Rutledge adds that the circumstances of Covid-19 intensify the cycle.

“Covid is really an interesting and different thing, because as psychologists we know what happens when people are traumatized by events, and we know what happens when people are isolated,” she says. “We haven’t done those things together before, and the outcome for both combined doesn’t make a pretty picture. One kind creates acute stress, one creates chronic stress.” And when we’re stressed out like that, we’re more eager for news and more negatively affected by it. “People who are more anxious are more likely to search for more news, and more likely to be triggered by it.”

Self-care means knowing when to turn it off

Most news sites and social media apps are deliberately designed to keep you scrolling, which makes it even easier to fall down the rabbit hole. It’s happened to almost all of us: You’re planning to just check the headlines before bed, and before you know it you’ve been reading anxiety-inducing articles for an hour.

No one’s suggesting you stick your head in the sand; in fact, being totally uninformed is likely to have the opposite effect, making you even more anxious. But you do need to break the “doomsurfing” cycle, and the first step is to take accountability.

“The truth is, you are the person scrolling,” says Rutledge. “You have the remote. You could be watching silly cat videos.”

Reduce the amount of news you’re consuming, Silver suggests, and be more deliberate about where it comes from.

“I don’t watch television — I haven’t for decades,” she says. “I don’t have social media accounts. I don’t watch videos, and I’d argue I’m as knowledgeable as the next person. But I carefully monitor the amount of time I’m spending engaged with media. It’s a very conscious decision on my part. I typically check the news on a computer or on my phone in the morning and at night.”

Going cold turkey on TV and social media might seem drastic or unrealistic, but you don’t have to constantly surround yourself with it. Turn off push notifications from news apps on your phone, and try to only check them at predetermined times, once or twice a day. You can also set limits, using apps like Flipd, AppBlock, FocusMe, and others to lock yourself out of select apps after you cross a certain screen time threshold.
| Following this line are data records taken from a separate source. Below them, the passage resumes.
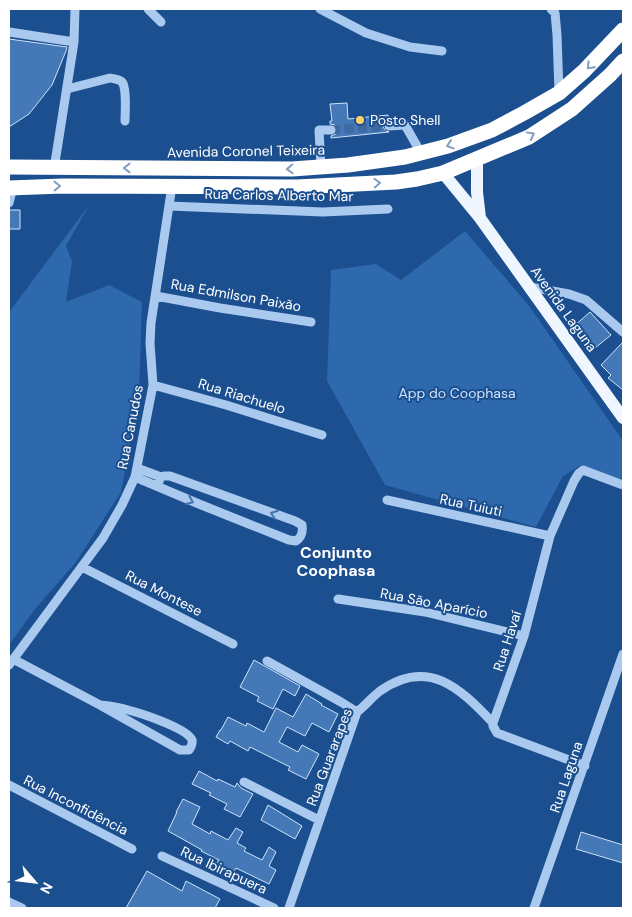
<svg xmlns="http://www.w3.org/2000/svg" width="632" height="917" viewBox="0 0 632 917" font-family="'DM Sans',sans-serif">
<rect width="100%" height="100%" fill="#1b4f8f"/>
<path fill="#2e69ad" d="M 89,205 L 66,246 L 72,261 L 66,302 L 109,285 L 142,302 L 139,393 L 121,492 L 76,562 L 35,609 L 9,645 L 9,310 L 10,311 Z
M 465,231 L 530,307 L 623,441 L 623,476 L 621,479 L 581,465 L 563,476 L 536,527 L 385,485 L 327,381 L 331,270 L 376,264 L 401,280 Z"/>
<path fill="#4478b7" stroke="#cfe3fa" d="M 9,39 L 67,47 L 66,51 L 52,85 L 29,114 L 9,127 Z
M 347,103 L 348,119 L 388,115 L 389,120 L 384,123 L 383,127 L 386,131 L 389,132 L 331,138 L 331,136 L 336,134 L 337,130 L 335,125 L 330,124 L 330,121 L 332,121 L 330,104 Z
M 9,210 L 20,210 L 20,229 L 9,229 Z
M 590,312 L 611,335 L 590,352 L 584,345 L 586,343 L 572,328 Z
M 623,342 L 623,390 L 608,378 L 611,375 L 601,365 Z
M 254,660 L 300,686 L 295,696 L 283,689 L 273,709 L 257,701 L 259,697 L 240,687 Z
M 306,694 L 322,704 L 321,705 L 338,714 L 329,732 L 312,723 L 305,736 L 287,727 L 279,742 L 298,752 L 302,745 L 319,754 L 306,779 L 288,770 L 290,767 L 250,747 L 248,751 L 230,741 L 228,744 L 216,737 L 220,730 L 221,730 L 228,717 L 246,726 L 247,723 L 264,732 L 276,708 L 293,717 Z
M 199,771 L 217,781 L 218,779 L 235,787 L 237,783 L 241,788 L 253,794 L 240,817 L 224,809 L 227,804 L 209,795 L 211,793 L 192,784 Z
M 183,799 L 200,807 L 192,824 L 210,834 L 211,831 L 228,840 L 236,828 L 243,832 L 237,843 L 246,848 L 244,851 L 262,860 L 269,847 L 276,852 L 269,866 L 276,870 L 269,884 L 236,868 L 233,873 L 216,864 L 219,860 L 201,851 L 202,850 L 168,831 L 177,812 L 176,812 Z
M 268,805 L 302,826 L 295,839 L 261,820 Z
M 581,832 L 623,845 L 623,863 L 576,849 Z
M 147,871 L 182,891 L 186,881 L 220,899 L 215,908 L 126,908 Z"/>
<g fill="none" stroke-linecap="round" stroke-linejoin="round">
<path stroke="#3d69a0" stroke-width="9" stroke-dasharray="9 4.5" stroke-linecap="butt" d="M 331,130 L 389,126"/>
<path stroke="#a9c9ee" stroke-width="9" d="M 148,9 L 161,22
M 320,9 L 366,33 L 410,47 L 442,51
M 551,9 L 555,13 L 557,35 L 559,93
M 9,32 L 74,42 L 57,150 L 54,168
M 74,42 L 75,9
M 67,89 L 110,78 C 114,79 119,79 122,82 C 127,88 125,113 125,121
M 389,126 L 405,125 L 421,153
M 321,167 L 319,130 L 331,130
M 9,203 L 13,187
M 169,206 L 323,212 L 388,209
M 530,287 L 569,294 L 586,300 L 623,332
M 156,296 L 220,308 L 311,322
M 153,385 L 226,405 L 322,435
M 137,468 L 161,477
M 135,477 L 199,504 L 289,540 L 296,541 C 302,537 303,532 302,525 L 295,521 L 170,476 L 164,476 L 161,477 L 157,486
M 387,500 L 550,536
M 82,567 L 233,644
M 338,599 L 425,612 L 524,636
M 13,659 L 100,705 L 180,750 L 189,750 C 191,747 193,744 192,740 C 187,728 140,713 128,710 C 119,707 110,706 100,705
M 267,661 L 341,702 L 357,712
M 9,665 L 103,538 L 122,505 L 135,477 L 153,385 L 150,343 L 151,323 L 172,186
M 585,766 L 497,733 L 493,726 L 493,723 L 524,636 L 550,536 L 574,481 L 579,473 L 583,470 L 623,485
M 244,782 L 319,820
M 9,785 L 132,849
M 162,856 L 274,908
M 9,902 L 22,908
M 289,908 L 357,712 C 365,706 372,697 380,691 C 428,657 460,688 493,723
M 534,908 L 623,654"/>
<path stroke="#f0f6ff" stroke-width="12" d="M 477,160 L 477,192 L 480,218
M 443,173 L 480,218 L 623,418"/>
<path stroke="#fff" stroke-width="15" d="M 9,167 L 292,169 L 348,165 L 405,157 L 448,146 L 492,130 L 524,113 L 559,93 L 584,71 L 623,30
M 9,188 L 63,186 L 297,187 L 396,182 L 417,179 L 443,173 L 529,137 L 572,109 L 610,75 L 623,61"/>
</g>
<defs><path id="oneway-chevron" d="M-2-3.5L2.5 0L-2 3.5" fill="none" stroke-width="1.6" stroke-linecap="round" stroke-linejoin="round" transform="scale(1.25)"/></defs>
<g stroke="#829ec1">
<use href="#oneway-chevron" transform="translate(590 66) rotate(134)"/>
<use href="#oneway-chevron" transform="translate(531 135) rotate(-29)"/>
<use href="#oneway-chevron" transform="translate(450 145) rotate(162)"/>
<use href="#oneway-chevron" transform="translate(127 168) rotate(-180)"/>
<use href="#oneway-chevron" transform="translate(290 169) rotate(178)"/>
<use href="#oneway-chevron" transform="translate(377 183) rotate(-3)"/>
<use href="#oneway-chevron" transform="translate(57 186) rotate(-1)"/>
</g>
<g stroke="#4674ac">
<use href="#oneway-chevron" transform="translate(190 501) rotate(23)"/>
<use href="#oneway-chevron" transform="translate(274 514) rotate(-160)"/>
</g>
<circle fill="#ffd166" stroke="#1b4f8f" stroke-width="2" cx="360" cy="120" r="5"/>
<g text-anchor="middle" stroke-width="4" stroke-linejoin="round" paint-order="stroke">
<g font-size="14" fill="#fff" stroke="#1b4f8f" text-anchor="start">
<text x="370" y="125">Posto Shell</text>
</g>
<g font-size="14" fill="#fff" stroke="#1b4f8f">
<text transform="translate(246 151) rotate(-1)" y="5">Avenida Coronel Teixeira</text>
<text transform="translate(279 195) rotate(1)" y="5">Rua Carlos Alberto Mar</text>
<text transform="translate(236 295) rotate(10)" y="5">Rua Edmilson Paixão</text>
<text transform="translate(564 309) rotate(54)" y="5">Avenida Laguna</text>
<text transform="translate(242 396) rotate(17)" y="5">Rua Riachuelo</text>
<text transform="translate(130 427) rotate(-79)" y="5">Rua Canudos</text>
<text transform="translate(471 505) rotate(12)" y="5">Rua Tuiuti</text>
<text transform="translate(164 593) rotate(27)" y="5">Rua Montese</text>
<text transform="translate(434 603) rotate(11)" y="5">Rua São Aparício</text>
<text transform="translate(507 641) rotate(-72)" y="5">Rua Havaí</text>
<text transform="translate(329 757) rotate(-69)" y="5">Rua Guararapes</text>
<text transform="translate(566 777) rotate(-71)" y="5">Rua Laguna</text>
<text transform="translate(76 805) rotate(27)" y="5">Rua Inconfidência</text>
<text transform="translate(224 870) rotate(25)" y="5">Rua Ibirapuera</text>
</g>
<g font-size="14" fill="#cfe3fa" stroke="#1b4f8f">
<text x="457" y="398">App do Coophasa</text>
</g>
<g font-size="16" font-weight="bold" fill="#fff" stroke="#1b4f8f">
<text x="336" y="558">Conjunto<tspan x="336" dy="18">Coophasa</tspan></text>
</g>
</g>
<rect width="632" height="917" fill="none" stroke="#ffffff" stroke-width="20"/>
<g transform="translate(35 882) rotate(118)" stroke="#1b4f8f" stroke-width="4" paint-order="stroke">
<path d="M0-4L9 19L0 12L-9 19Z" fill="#ffffff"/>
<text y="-8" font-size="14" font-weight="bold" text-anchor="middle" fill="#ffffff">N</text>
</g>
</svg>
Timing matters, too; Rutledge says reading bad news before bed contributes to sleeplessness, which only worsens stress and anxiety.
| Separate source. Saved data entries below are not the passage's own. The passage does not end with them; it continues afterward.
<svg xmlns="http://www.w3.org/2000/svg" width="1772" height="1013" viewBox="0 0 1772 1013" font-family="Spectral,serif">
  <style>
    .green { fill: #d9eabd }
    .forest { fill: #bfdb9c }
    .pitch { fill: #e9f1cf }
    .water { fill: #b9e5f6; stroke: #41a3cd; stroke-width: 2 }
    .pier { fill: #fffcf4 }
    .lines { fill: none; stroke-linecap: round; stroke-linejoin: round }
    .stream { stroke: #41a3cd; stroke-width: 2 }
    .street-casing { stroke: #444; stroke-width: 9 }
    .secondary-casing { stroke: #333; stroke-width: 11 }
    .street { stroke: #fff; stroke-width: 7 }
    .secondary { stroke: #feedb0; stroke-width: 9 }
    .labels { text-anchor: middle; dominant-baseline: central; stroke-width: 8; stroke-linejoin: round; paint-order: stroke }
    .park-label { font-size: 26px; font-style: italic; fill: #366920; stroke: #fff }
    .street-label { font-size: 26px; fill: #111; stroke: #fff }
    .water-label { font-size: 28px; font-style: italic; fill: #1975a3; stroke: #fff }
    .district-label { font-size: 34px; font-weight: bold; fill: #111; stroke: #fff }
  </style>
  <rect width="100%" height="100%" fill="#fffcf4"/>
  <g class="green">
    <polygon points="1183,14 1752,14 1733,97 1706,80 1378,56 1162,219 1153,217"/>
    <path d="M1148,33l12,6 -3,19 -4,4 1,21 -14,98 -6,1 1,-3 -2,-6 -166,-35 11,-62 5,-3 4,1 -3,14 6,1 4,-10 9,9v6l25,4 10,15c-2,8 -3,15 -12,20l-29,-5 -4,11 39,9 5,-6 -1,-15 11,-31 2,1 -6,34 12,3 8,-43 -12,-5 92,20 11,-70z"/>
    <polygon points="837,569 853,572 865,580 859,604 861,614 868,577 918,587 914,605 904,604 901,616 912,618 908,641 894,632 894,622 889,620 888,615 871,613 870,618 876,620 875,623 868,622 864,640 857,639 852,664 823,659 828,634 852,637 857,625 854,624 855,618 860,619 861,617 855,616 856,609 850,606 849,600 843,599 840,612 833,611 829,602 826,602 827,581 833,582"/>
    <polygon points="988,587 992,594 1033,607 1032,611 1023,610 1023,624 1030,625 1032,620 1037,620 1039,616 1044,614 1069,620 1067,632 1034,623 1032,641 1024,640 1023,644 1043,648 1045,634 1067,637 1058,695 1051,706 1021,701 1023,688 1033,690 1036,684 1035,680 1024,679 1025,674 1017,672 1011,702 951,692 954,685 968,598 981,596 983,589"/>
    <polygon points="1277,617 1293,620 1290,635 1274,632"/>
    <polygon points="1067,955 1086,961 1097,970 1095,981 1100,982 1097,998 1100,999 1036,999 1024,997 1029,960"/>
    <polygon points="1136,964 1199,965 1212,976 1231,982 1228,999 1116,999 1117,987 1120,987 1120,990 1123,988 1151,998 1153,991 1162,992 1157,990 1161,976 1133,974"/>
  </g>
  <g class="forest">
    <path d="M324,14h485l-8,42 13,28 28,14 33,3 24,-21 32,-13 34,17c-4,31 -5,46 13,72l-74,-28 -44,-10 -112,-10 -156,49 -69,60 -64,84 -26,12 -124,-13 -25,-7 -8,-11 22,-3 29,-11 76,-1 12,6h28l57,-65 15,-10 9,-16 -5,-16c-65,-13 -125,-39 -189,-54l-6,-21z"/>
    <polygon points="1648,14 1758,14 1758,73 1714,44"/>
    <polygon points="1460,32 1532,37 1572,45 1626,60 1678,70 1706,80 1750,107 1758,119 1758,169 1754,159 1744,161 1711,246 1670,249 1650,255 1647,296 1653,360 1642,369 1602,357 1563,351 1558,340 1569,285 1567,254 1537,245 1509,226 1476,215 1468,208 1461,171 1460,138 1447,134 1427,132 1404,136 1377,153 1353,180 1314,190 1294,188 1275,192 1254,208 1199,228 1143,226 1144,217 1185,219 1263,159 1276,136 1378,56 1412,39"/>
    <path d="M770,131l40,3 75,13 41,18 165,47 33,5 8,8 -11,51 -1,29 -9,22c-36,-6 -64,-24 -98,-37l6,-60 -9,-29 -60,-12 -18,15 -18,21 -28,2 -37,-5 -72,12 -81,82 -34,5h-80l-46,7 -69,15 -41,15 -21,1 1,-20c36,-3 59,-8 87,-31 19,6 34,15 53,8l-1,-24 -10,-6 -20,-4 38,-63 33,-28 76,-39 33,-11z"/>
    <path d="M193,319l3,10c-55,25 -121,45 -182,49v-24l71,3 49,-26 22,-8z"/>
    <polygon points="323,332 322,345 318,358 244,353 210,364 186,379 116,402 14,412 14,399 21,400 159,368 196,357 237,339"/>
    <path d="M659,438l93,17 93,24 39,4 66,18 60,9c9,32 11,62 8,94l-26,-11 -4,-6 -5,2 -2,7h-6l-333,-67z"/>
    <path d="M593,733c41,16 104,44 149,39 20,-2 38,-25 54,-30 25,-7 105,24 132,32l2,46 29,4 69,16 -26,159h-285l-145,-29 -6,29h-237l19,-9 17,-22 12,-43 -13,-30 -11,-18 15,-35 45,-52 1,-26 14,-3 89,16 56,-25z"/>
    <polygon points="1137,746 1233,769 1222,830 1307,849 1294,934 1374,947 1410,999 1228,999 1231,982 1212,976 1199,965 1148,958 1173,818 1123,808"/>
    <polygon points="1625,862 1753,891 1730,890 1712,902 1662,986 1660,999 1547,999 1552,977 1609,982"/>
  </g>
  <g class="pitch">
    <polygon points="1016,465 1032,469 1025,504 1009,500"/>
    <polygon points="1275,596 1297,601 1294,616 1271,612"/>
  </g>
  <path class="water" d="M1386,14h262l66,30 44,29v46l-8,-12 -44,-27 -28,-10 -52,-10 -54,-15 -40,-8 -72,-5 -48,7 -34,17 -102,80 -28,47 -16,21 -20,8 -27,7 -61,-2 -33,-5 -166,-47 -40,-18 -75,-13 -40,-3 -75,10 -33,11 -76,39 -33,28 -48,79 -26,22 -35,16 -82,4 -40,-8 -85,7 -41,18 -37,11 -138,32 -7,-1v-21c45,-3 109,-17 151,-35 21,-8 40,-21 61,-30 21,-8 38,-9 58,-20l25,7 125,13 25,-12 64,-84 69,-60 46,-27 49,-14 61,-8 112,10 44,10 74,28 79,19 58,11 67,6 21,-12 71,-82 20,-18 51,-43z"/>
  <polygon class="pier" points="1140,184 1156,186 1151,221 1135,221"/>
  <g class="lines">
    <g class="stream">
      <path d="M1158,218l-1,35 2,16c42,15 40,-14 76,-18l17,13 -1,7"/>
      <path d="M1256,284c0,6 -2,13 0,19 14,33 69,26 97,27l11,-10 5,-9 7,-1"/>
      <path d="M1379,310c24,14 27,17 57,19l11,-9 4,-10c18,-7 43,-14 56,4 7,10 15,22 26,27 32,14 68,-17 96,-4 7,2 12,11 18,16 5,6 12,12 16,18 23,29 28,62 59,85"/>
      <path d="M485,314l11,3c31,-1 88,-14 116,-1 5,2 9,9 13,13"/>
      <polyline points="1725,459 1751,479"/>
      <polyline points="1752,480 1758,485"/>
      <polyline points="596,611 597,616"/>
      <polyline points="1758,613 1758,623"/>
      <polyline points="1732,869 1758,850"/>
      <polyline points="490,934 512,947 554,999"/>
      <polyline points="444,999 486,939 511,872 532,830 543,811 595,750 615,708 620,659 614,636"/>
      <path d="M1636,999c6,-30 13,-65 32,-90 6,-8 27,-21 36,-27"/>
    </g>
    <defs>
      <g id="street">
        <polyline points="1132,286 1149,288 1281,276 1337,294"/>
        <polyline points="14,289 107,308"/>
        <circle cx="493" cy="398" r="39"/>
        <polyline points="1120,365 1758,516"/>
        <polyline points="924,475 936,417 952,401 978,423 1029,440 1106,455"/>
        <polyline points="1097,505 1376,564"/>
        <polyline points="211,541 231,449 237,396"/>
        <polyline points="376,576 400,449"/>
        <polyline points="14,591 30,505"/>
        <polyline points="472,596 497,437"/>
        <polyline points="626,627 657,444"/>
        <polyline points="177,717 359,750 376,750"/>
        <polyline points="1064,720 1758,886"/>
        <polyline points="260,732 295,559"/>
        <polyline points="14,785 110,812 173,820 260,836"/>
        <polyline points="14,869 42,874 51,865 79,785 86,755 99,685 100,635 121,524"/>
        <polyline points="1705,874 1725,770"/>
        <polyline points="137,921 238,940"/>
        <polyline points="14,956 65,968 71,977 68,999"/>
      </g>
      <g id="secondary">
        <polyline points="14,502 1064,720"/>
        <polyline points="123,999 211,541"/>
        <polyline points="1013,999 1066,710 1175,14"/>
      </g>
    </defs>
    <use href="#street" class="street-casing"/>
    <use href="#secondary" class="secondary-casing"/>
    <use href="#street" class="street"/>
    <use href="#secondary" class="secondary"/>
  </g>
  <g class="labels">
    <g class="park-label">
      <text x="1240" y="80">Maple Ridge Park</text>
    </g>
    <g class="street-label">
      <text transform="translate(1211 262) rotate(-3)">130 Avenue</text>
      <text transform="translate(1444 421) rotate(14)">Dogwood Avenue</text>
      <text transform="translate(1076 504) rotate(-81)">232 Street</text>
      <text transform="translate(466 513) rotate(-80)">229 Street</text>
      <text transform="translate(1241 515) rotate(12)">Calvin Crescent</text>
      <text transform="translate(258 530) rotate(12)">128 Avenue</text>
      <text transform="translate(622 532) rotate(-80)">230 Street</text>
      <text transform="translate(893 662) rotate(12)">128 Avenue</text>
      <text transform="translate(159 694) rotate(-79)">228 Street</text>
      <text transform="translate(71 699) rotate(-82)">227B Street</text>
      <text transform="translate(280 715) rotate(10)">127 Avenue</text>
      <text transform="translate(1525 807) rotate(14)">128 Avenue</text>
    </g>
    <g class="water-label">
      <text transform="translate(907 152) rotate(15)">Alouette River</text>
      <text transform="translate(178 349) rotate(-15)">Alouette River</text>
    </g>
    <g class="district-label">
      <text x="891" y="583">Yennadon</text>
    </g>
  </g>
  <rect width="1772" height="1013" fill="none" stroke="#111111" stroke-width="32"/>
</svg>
It’s also a good idea to cut down on the number of channels you’re viewing or accounts you follow, and make sure the ones you choose are delivering reliable facts. Too much slant can make your media experience even more anxiety-inducing.

“People need to be careful about what they’re watching, and say, ‘am I getting more information from this?’ and actively stop when there’s no more information to be had.”

“When you undermine trust in information, it increases conflict at the social level,” Rutledge says, “because everyone has their own story and there’s no overarching narrative. But all of these things conspire to raise the general anxiety and general stress level of pretty much the entire population.” Most news sources, Rutledge adds, have a tendency to rehash the same stories over and over. “People need to be careful about what they’re watching, and say, ‘am I getting more information from this?’ and actively stop when there’s no more information to be had.”

But even when you do take a break, Rutledge says, it’s important to do something that actually takes your mind off the negative. “You could stop watching the news and go to the grocery store with everyone in masks and people behind plexiglass and that’s going to be anxiety-provoking. It’s important to take deliberate actions to de-stress; to relax and find ways to reframe things.”

That means finding sources of entertainment and distraction that let you check out — at least briefly — from current events. Watch Netflix, Rutledge suggests, go for a walk in the woods, or hang out with your mom on Zoom.

The more you monitor your consumption and cut down on the time spent reading or watching, the easier it becomes to break out of the bad news/anxiety cycle. In short, doomsurfing is bad, so knock it off. “Not knowing anything at all will make you anxious, but so will reading all bad news all the time,” Rutledge says. “So, figure out how to get as much news as you need to stay informed, and then turn it off and up your cat video consumption instead.”